▶ EXERCISE MATERIAL
..........

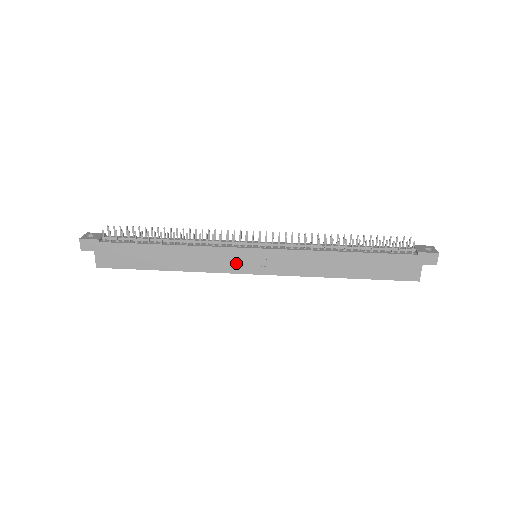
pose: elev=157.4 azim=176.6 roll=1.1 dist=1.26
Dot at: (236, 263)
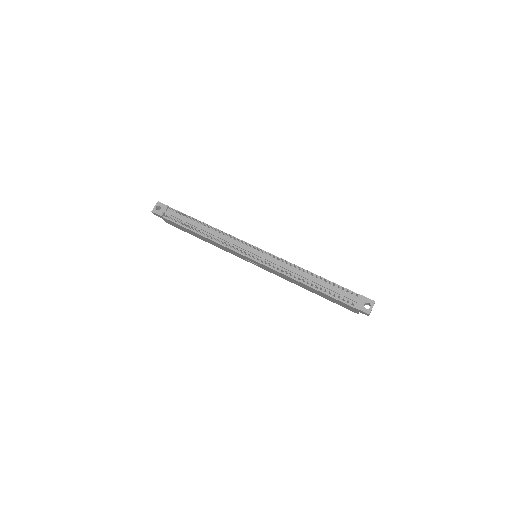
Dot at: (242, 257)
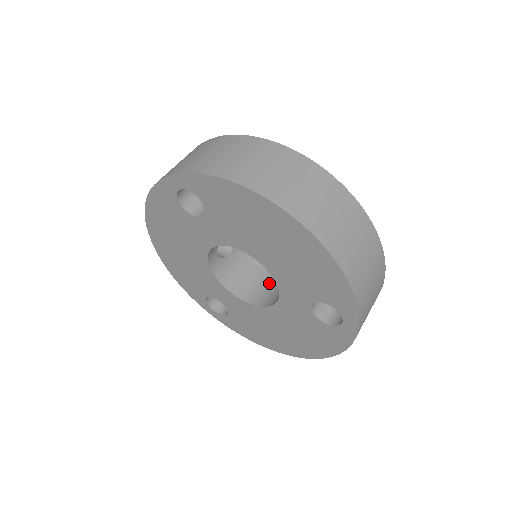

..........

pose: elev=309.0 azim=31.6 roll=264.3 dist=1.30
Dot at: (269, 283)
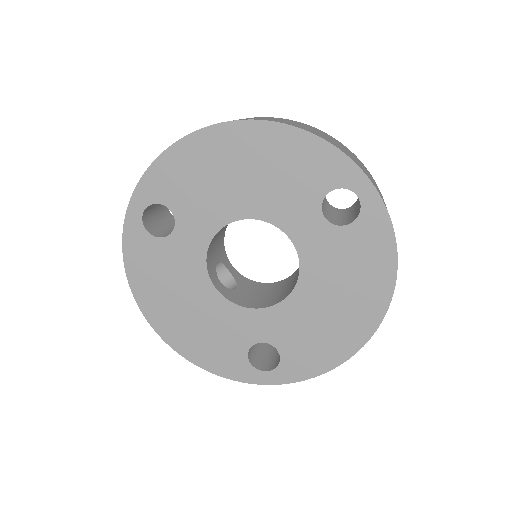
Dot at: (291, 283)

..........

▶ TO DO
Rewrite the material above as a numbered list, beginning at the line that contains "pose: elev=157.4 azim=176.6" and stopping after the line that contains "Dot at: (242, 257)". Skip any blank lines, and leave the pictures out.

▶ TASK RESPONSE
1. pose: elev=157.4 azim=176.6 roll=1.1 dist=1.26
2. Dot at: (236, 263)
3. Dot at: (242, 257)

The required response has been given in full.